**Exercise details:**
The full set of records below is to be reproduced without a single alteration.

Lens distortion parameter data
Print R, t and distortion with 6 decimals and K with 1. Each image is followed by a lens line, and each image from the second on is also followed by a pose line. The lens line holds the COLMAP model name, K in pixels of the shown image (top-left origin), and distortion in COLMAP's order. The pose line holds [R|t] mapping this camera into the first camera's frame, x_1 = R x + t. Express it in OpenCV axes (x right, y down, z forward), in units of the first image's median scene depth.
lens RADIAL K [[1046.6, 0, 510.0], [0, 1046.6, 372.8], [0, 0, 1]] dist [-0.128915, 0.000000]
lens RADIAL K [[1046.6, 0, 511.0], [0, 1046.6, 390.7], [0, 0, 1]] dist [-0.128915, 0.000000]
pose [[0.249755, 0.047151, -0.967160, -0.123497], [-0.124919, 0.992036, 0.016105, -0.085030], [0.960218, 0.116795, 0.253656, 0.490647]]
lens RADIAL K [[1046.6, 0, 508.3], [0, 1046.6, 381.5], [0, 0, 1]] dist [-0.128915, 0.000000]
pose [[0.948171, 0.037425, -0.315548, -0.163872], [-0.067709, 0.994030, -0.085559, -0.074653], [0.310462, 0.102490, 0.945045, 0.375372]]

**Finished exercise:**
Print R, t and distortion with 6 decimals and K with 1. Each image is followed by a lens line, and each image from the second on is also followed by a pose line. The lens line holds the COLMAP model name, K in pixels of the shown image (top-left origin), and distortion in COLMAP's order. The pose line holds [R|t] mapping this camera into the first camera's frame, x_1 = R x + t. Express it in OpenCV axes (x right, y down, z forward), in units of the first image's median scene depth.
lens RADIAL K [[1046.6, 0, 510.0], [0, 1046.6, 372.8], [0, 0, 1]] dist [-0.128915, 0.000000]
lens RADIAL K [[1046.6, 0, 511.0], [0, 1046.6, 390.7], [0, 0, 1]] dist [-0.128915, 0.000000]
pose [[0.249755, 0.047151, -0.967160, -0.123497], [-0.124919, 0.992036, 0.016105, -0.085030], [0.960218, 0.116795, 0.253656, 0.490647]]
lens RADIAL K [[1046.6, 0, 508.3], [0, 1046.6, 381.5], [0, 0, 1]] dist [-0.128915, 0.000000]
pose [[0.948171, 0.037425, -0.315548, -0.163872], [-0.067709, 0.994030, -0.085559, -0.074653], [0.310462, 0.102490, 0.945045, 0.375372]]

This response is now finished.